Saved data entries
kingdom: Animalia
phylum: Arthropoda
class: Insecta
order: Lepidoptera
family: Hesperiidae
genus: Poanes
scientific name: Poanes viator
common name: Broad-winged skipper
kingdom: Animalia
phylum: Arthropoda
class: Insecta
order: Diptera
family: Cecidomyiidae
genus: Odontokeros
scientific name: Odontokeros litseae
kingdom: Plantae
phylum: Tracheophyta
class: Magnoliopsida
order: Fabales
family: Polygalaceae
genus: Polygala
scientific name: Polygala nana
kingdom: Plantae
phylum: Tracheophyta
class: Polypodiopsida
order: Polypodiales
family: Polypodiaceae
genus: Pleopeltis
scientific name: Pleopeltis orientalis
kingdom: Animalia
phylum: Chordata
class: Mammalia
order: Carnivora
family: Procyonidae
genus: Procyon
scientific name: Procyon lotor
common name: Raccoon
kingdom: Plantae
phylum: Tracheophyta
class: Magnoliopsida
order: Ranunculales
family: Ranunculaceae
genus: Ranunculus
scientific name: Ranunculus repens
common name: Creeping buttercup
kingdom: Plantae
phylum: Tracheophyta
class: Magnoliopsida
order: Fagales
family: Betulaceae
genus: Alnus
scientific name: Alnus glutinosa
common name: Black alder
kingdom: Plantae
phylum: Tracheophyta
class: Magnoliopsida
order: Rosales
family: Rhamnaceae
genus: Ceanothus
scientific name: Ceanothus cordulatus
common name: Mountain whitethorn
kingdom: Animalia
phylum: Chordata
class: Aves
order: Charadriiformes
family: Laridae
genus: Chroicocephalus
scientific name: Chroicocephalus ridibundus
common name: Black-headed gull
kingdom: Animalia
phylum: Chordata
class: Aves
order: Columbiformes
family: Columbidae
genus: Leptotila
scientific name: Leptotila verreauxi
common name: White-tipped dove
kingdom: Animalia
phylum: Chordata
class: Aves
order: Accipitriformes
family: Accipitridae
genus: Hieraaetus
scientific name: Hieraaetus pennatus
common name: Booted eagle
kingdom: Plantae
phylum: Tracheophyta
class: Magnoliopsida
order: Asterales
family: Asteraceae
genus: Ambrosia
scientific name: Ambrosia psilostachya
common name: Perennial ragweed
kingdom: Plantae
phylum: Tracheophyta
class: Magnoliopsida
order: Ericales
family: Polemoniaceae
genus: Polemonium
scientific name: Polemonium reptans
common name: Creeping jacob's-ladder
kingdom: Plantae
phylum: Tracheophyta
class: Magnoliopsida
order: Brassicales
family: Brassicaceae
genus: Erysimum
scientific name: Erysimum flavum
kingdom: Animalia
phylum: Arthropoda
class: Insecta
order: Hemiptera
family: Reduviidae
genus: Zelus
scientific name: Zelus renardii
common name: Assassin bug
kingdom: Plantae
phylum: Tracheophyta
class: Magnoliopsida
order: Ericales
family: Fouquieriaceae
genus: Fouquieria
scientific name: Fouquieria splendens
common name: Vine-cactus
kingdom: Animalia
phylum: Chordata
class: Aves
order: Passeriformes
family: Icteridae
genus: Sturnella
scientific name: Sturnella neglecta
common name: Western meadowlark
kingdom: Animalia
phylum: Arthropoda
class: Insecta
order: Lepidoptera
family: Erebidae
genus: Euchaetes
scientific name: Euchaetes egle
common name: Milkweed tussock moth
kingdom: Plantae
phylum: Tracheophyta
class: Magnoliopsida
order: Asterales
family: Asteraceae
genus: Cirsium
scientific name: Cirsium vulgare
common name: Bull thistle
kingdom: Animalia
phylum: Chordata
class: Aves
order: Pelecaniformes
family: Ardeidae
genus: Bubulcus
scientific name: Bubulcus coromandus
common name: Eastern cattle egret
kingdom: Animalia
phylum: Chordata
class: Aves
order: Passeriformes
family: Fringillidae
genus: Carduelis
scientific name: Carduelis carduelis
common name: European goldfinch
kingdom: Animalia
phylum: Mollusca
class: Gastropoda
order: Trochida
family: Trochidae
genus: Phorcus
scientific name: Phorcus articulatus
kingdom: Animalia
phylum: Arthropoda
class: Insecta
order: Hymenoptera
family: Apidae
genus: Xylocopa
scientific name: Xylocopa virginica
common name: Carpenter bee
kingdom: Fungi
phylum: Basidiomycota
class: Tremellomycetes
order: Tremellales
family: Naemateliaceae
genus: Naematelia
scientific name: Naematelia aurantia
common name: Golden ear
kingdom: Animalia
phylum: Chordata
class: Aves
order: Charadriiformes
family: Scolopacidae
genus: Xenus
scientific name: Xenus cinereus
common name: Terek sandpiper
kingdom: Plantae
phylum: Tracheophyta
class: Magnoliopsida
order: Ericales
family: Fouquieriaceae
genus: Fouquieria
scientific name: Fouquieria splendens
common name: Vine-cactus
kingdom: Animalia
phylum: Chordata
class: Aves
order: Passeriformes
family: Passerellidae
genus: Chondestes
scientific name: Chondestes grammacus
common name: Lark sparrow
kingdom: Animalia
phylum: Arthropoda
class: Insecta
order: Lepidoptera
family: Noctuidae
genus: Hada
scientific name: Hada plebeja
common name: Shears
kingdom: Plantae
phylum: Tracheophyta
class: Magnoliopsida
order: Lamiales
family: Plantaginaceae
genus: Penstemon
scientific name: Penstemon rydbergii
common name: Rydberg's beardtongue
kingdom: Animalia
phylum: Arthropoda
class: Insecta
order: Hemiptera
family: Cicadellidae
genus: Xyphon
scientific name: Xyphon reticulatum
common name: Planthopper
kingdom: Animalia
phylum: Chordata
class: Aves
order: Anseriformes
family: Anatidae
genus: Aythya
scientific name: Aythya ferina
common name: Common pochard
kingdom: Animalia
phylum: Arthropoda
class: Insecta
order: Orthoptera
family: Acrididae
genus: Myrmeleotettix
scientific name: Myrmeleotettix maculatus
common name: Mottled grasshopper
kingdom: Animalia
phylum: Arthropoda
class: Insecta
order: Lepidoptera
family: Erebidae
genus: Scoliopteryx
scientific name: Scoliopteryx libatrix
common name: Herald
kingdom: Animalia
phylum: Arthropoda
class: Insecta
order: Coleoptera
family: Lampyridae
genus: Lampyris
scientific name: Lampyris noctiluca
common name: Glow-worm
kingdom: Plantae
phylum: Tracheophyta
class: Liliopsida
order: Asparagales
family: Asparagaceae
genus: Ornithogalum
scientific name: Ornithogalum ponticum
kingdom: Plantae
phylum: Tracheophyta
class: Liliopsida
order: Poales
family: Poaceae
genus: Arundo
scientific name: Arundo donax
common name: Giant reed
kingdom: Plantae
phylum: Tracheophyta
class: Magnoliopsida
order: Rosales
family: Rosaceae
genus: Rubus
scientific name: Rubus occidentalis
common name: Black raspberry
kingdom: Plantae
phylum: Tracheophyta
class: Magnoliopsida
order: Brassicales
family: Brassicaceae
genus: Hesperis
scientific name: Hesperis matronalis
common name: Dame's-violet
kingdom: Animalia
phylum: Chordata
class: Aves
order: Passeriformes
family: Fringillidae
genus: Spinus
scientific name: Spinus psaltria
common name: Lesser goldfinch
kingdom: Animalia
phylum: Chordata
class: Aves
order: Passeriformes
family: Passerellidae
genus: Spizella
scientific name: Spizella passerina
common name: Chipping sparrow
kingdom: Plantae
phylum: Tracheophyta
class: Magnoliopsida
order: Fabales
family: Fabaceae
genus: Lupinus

* _GIVEN INSTRUCTION_
Copy out word for word the lines of the records above, from the line with "scientific name: Spinus psaltria" through the very last line of the records.

* _ANSWER FOR THE TASK_
scientific name: Spinus psaltria
common name: Lesser goldfinch
kingdom: Animalia
phylum: Chordata
class: Aves
order: Passeriformes
family: Passerellidae
genus: Spizella
scientific name: Spizella passerina
common name: Chipping sparrow
kingdom: Plantae
phylum: Tracheophyta
class: Magnoliopsida
order: Fabales
family: Fabaceae
genus: Lupinus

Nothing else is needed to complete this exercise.